Undertaken under the auspices of the Shakman decrees, intended to prevent patronage and conflicts of interest in city contracts, the move, as reported by Jim DeRogatis last month on WBEZ’s blog, essentially amounts to a decisive blow in the turf war between Cultural Affairs and the Mayor’s Office of Special Events, an office in which a number of highly paid and well-connected employees received new job titles which protect them from the executive whims of a new administration. It was also a blow in the conflict between Daley and longtime Commissioner of Cultural Affairs Lois Weisberg, who resigned last January.
The Daley legacy continues in the new Chicago Cultural Affairs Advisory Committee, headed by the former mayor’s daughter, Nora Daley. In the past, the Advisory Committee has been a fairly low-profile oversight committee, while, as regards visual art, the Exhibit Advisory Committee has had much more direct input into programming. One concern is that this Advisory Committee could come to exercise a greater degree of control over programming decisions made in Cultural Affairs. The last City Cultural Plan, produced under the Harold Washington administration in 1984, yielded an important set of priorities, but another worry is that this Advisory Committee is due to present a new Cultural Plan in May for which it has yet to hold any public meetings.
Meanwhile, Tourism and Culture, which used to handle cultural promotions as well as cultural programming, may have some of its promotional duties contracted off to the Chicago Convention and Tourism Bureau, whose priorities have heretofore been far more commercial than cultural. Focused far more on “business tourism” than “leisure tourism,” it seems unlikely that the CCTB would suddenly shift its focus away from professional sports and Broadway shows. On the cultural programming side, COTC’s contractor status had allowed efficient payments to performing and exhibiting artists, whereas waiting for invoices to get processed through various city departments has been known to cause financial hardship for more than one small organization.
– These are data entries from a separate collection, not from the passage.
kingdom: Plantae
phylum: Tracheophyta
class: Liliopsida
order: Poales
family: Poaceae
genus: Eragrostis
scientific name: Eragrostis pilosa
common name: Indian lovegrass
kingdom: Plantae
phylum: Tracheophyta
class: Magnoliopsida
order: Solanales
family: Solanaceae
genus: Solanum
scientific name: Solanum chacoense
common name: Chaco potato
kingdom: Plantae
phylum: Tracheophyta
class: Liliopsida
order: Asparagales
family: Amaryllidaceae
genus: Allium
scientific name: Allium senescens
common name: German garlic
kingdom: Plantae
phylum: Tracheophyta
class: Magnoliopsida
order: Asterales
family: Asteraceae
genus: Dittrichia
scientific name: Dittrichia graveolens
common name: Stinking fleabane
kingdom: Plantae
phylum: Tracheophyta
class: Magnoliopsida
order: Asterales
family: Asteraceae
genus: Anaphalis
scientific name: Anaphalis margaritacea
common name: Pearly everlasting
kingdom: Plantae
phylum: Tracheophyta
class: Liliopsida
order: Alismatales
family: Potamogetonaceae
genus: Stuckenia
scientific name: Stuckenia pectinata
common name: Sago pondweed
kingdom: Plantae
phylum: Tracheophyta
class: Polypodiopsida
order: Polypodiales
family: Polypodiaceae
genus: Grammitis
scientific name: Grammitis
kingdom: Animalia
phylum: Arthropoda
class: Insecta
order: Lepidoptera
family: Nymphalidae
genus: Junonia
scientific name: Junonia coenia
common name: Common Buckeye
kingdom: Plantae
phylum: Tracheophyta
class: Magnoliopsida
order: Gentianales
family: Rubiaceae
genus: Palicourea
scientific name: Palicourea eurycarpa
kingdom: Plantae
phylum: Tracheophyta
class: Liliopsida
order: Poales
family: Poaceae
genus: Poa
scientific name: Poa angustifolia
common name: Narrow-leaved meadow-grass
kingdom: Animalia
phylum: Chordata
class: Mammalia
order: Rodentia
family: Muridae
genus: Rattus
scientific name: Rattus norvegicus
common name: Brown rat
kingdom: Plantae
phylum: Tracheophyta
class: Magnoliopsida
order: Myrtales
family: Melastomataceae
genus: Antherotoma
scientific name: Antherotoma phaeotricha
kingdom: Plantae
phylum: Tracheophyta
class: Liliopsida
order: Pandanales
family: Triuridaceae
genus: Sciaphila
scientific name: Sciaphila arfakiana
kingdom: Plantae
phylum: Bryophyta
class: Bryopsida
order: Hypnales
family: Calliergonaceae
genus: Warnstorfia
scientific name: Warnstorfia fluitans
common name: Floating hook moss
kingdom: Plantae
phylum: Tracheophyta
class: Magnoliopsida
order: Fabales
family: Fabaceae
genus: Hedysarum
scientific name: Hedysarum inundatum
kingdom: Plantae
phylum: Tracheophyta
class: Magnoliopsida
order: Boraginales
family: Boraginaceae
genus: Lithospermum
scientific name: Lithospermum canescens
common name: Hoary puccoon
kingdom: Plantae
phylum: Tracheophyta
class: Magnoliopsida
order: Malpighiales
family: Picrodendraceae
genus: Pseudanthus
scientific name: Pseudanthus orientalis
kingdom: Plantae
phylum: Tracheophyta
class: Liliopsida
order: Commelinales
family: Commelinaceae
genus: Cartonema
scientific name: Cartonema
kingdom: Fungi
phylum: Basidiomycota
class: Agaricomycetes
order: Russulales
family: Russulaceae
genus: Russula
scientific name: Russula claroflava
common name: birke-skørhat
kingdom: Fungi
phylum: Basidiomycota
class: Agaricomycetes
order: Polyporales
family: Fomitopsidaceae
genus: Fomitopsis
And, regarding visual arts specifically, a source I spoke with expressed concern that, despite his experience as a dancer (and his marriage to an art historian), Mayor Emanuel has only voiced interest in visual arts in regard to education, which may imply a continuation of the culture in which Maggie Daley’s Gallery 37 and After School Matters attracted the vast majority of corporate philanthropy (even though Emanuel has placed into the “Strategic Initiatives and Partnerships” office at Cultural Affairs the professional fundraisers who formerly worked with ASM).
On the other hand, a reorganization could result in a better solution for making long-term plans. In visual arts, traveling exhibitions require commitments far more than one fiscal year in advance, as do ambitious exhibits organized at the Cultural Center, such as recent shows of work by Hollis Sigler, William Conger and Karl Wirsum. Deficits have resulted from smaller-than-expected budgets, and thus the upstairs shows at the Cultural Center have changed less and less frequently.
With luck, the new pared-down staff in Cultural Affairs will not have its curatorial autonomy infringed by either commercial or bureaucratic forces, and will be able to surprise and stimulate viewers with artwork matching the commendable level of quality that the Cultural Center has had to offer in the past several years.